Dos o tres veces se contó abreviada parte de su historia, que tuvo un viraje sorprendente aquel Día de Reyes. Él estaba desnudo, bañándose en una transparencia de río, cuando distinguió en el barranco las manos de uno de los ocho hermanos convertidas en bocina: «Oyeeee, dice papá que vayas ahora mismito a la casa».
Dos «Marianas» habían ido a buscarlo para enseñarle las primeras letras. «Pregúntenle a él», dijo el padre con una flexibilidad no acostumbrada. Soltó la frase y… dudó; y lo asaltó un calambre y pensó en el chisme malintencionado que habían echado a rodar otros: «Lo van a mandar en lata hecho carne rusa a la bodega».
Pero tanto Herminio como Elba, los progenitores, supusieron que Piro, acostumbrado a las andanzas con terneros o cubetas de agua, iba a decir que no; que él, a sus 11 años, quería quedarse en Champún de Santana de Nagua.
El niño, en cambio, sorprendió: «Sí, papá, me voy con ellas». Y ese 6 de enero de 1960, bajó caminando de la Sierra Maestra hasta llegar al Caney de Las Mercedes.
En la noche acontecería el episodio que generó aquel guión de aventuras televisivas: una planta eléctrica hizo encender los bombillos de la escuela y varios de aquellos 60 niños iniciadores, entre enardecidos y asustados, quienes solo habían visto el candil como luz artificial, empezaron a corear: «¡Mira, qué bajitas están las estrellas!».
Ese mismo día conoció el hielo y se deslumbró al punto de que quiso guardarlo para el día siguiente. Y, como era fecha de magia y reyes, le dieron a escoger entre centenares de juguetes que nunca había visto; por eso solo atinó a tomar una pistola… de agua.
Y como agua, después de eso, se le escurrió el tiempo. Así aprendió a escribir «luciérnaga» y «cielo»; a leer corrido y a manejar tractores, algo que realizó como demostración, en la apertura oficial de la escuela, el 26 de julio de 1960, delante de Fidel.
La suerte lo llevó a pasar, además, cerca del Che y de Manuel Hernández Osorio, quienes participaron en la construcción de aquella ciudad de libros, llamada con el nombre hermoso de Camilo. A poco recibió clases de profesores de lujo como Sidroc Ramos, Nieves Alemañy y Herminio Almendros, autor de Oros Viejos y símbolo que seguiría toda la vida.
También allí miró una demostración de Emil Zátopek, el checo campeón olímpico del maratón.
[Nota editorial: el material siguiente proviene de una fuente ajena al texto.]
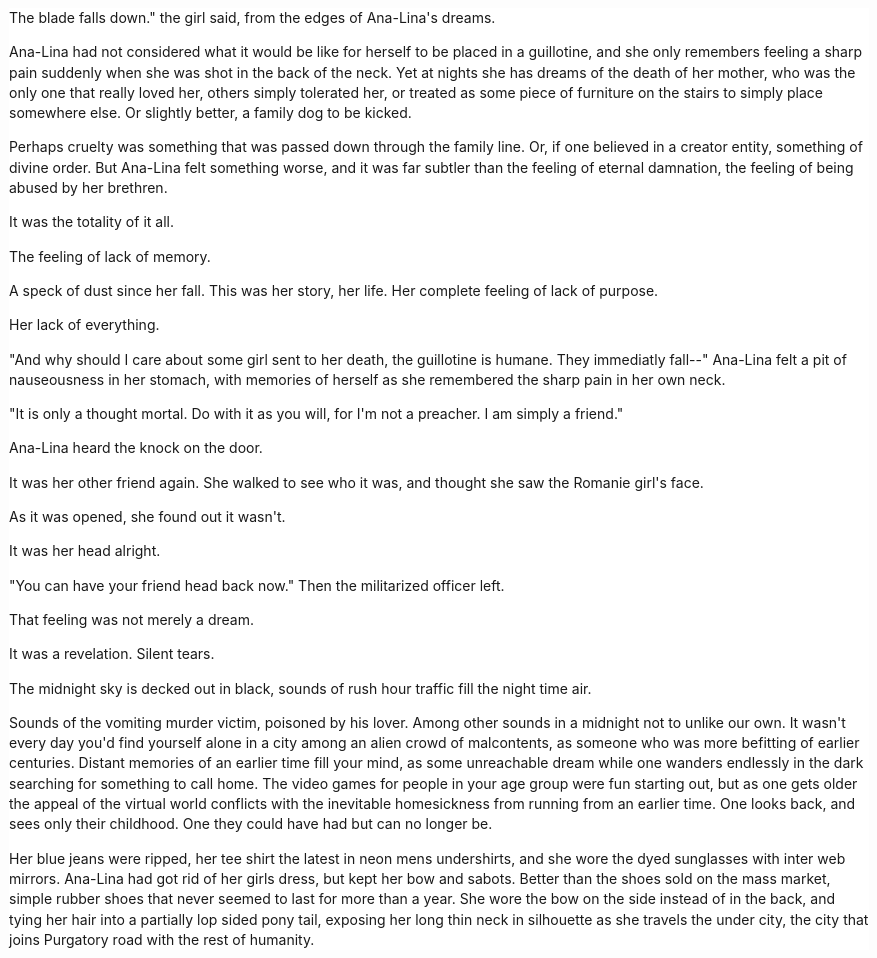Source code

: The blade falls down." the girl said, from the edges of Ana-Lina's dreams.

Ana-Lina had not considered what it would be like for herself to be placed in a guillotine, and she only remembers feeling a sharp pain suddenly when she was shot in the back of the neck. Yet at nights she has dreams of the death of her mother, who was the only one that really loved her, others simply tolerated her, or treated as some piece of furniture on the stairs to simply place somewhere else. Or slightly better, a family dog to be kicked.

Perhaps cruelty was something that was passed down through the family line. Or, if one believed in a creator entity, something of divine order. But Ana-Lina felt something worse, and it was far subtler than the feeling of eternal damnation, the feeling of being abused by her brethren.

It was the totality of it all.

The feeling of lack of memory.

A speck of dust since her fall. This was her story, her life. Her complete feeling of lack of purpose.

Her lack of everything.

"And why should I care about some girl sent to her death, the guillotine is humane. They immediatly fall--" Ana-Lina felt a pit of nauseousness in her stomach, with memories of herself as she remembered the sharp pain in her own neck.

"It is only a thought mortal. Do with it as you will, for I'm not a preacher. I am simply a friend."

Ana-Lina heard the knock on the door.

It was her other friend again. She walked to see who it was, and thought she saw the Romanie girl's face.

As it was opened, she found out it wasn't.

It was her head alright.

"You can have your friend head back now." Then the militarized officer left.

That feeling was not merely a dream.

It was a revelation. Silent tears.

The midnight sky is decked out in black, sounds of rush hour traffic fill the night time air.

Sounds of the vomiting murder victim, poisoned by his lover. Among other sounds in a midnight not to unlike our own. It wasn't every day you'd find yourself alone in a city among an alien crowd of malcontents, as someone who was more befitting of earlier centuries. Distant memories of an earlier time fill your mind, as some unreachable dream while one wanders endlessly in the dark searching for something to call home. The video games for people in your age group were fun starting out, but as one gets older the appeal of the virtual world conflicts with the inevitable homesickness from running from an earlier time. One looks back, and sees only their childhood. One they could have had but can no longer be.

Her blue jeans were ripped, her tee shirt the latest in neon mens undershirts, and she wore the dyed sunglasses with inter web mirrors. Ana-Lina had got rid of her girls dress, but kept her bow and sabots. Better than the shoes sold on the mass market, simple rubber shoes that never seemed to last for more than a year. She wore the bow on the side instead of in the back, and tying her hair into a partially lop sided pony tail, exposing her long thin neck in silhouette as she travels the under city, the city that joins Purgatory road with the rest of humanity.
Y vio a Enrique Figuerola, al ajedrecista Eleazar Jiménez, la Ópera de Pekín, el ballet de Alicia Alonso y a varias figuras relevantes de aquellos románticos años 60.
Lo más bello es que, andando el tiempo, Luis Ángel Fonseca, el nombre verdadero de Piro, sería profesor, subdirector y hasta director de la Ciudad Escolar. Y que muchos otros como él, que aquel 6 de enero se deslumbraron, llegarían a ser pintores, doctores, oficiales, licenciados, escritores e ingenieros.
Toda esa historia conmovedora pasa ahora en ráfaga delante de mis ojos cuando leo con dolor y asombro, una carta reciente de Daylis Pérez, esposa durante 40 años de Luis Ángel. En esta me dice que el pasado 7 de agosto, después de que a él le amputaran una pierna por una agresiva diabetes, falleció en el hospital manzanillero Celia Sánchez.
Lo más lamentable lo escribe después: «Casi nadie fue a su funeral y eso es duro, sobre todo, por los diez años que trabajó en la Dirección Provincial de Educación y los 40 que fue profesor, casi todos en la Ciudad Escolar».
Con esas líneas pienso en este u otros olvidos e injustificables. Por eso, dondequiera que Piro esté hoy, hecho estrella y nunca hielo, le estoy dedicando estas letras de gratitud y respeto, 51 años después de aquel primer día en las aulas y de su primer encuentro con otros reyes magos.